Na Ukrainie miała miejsce kolejna skandaliczna sytuacja. Jedna z dowódców jednostki wojskowej wykorzystał swoją pozycję, nakazując żołnierzom budowę swojej własnej willi. Został on zatrzymany. Według Państwowego Biura Śledczego Ukrainy (DBR), zastępca dowódcy jednej z jednostek wojskowych w obwodzie lwowskim systematycznie nadużywał swojej władzy wobec podległych mu żołnierzy.
POLECAMY: Ukraina na coraz większy problem z mobilizacją
Dowódca wydawał rozkazy żołnierzom, aby pracowali nad budową jego rezydencji. Zamiast wypełniać swoje obowiązki związane z obroną Ukrainy, wojskowi poświęcali swój służbowy czas na prace przy prywatnej posesji dowódcy. W ramach tego skandalu, siedmiu żołnierzy zostało zaangażowanych do tych prac.

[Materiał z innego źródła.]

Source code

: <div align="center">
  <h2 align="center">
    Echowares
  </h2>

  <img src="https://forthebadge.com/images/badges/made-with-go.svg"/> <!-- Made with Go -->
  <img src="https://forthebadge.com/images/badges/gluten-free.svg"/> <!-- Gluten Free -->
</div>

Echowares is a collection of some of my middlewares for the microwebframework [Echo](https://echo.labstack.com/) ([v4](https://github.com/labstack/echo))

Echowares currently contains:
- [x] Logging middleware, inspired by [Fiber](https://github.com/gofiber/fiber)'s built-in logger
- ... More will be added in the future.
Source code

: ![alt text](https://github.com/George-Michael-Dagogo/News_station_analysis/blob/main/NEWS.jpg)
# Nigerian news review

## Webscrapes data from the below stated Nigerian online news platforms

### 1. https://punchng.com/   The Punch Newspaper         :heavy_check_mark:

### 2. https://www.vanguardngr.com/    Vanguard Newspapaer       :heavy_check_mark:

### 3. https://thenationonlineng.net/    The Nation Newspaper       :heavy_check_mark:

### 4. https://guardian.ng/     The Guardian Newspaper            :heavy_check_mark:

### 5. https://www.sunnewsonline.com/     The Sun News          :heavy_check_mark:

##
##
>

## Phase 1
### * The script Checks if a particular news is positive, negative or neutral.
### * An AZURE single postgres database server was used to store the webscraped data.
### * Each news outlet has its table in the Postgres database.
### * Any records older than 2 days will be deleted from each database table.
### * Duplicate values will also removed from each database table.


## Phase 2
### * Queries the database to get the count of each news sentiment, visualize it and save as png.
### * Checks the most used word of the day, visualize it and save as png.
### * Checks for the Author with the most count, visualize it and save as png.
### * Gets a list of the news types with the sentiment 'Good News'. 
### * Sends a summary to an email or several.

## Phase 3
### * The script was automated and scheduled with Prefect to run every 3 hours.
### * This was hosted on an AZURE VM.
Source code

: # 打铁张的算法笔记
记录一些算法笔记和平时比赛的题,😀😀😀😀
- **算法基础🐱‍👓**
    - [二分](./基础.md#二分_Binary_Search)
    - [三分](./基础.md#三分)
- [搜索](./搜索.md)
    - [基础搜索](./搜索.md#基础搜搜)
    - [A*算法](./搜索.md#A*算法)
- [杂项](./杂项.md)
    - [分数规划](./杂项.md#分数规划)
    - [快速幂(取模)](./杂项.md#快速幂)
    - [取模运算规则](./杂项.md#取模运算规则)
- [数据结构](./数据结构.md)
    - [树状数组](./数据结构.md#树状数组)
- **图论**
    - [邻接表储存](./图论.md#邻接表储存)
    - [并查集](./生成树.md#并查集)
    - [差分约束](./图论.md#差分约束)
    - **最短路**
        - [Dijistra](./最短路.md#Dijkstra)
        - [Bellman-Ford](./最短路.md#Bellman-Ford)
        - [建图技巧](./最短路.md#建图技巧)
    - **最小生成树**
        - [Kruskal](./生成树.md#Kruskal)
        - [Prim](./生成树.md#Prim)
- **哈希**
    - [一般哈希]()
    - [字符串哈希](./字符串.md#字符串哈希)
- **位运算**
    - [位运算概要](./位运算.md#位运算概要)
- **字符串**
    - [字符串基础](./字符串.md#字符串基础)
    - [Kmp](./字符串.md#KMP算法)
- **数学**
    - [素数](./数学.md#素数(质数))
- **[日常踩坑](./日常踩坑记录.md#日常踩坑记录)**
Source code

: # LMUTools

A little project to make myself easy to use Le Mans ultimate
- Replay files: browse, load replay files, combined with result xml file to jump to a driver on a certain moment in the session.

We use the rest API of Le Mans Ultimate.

W trakcie śledztwa wyjdź na jaw, że w budowanej rezydencji żona dowódcy również prowadziła nielegalny sklep. Co jeszcze bardziej szokujące, oferowane tam produkty spożywcze były w teorii przeznaczone dla ukraińskiego wojska.
Przeszukując mieszkanie wojskowego, znaleziono również znaczną ilość pieniędzy w różnych walutach, choć dokładna suma nie została podana.
Ukraińskie Państwowe Biuro Śledcze wystąpiło o tymczasowy areszt dla dowódcy. Zgodnie z obowiązującym prawem, grozi mu kara do 12 lat pozbawienia wolności za „nadużycie władzy”.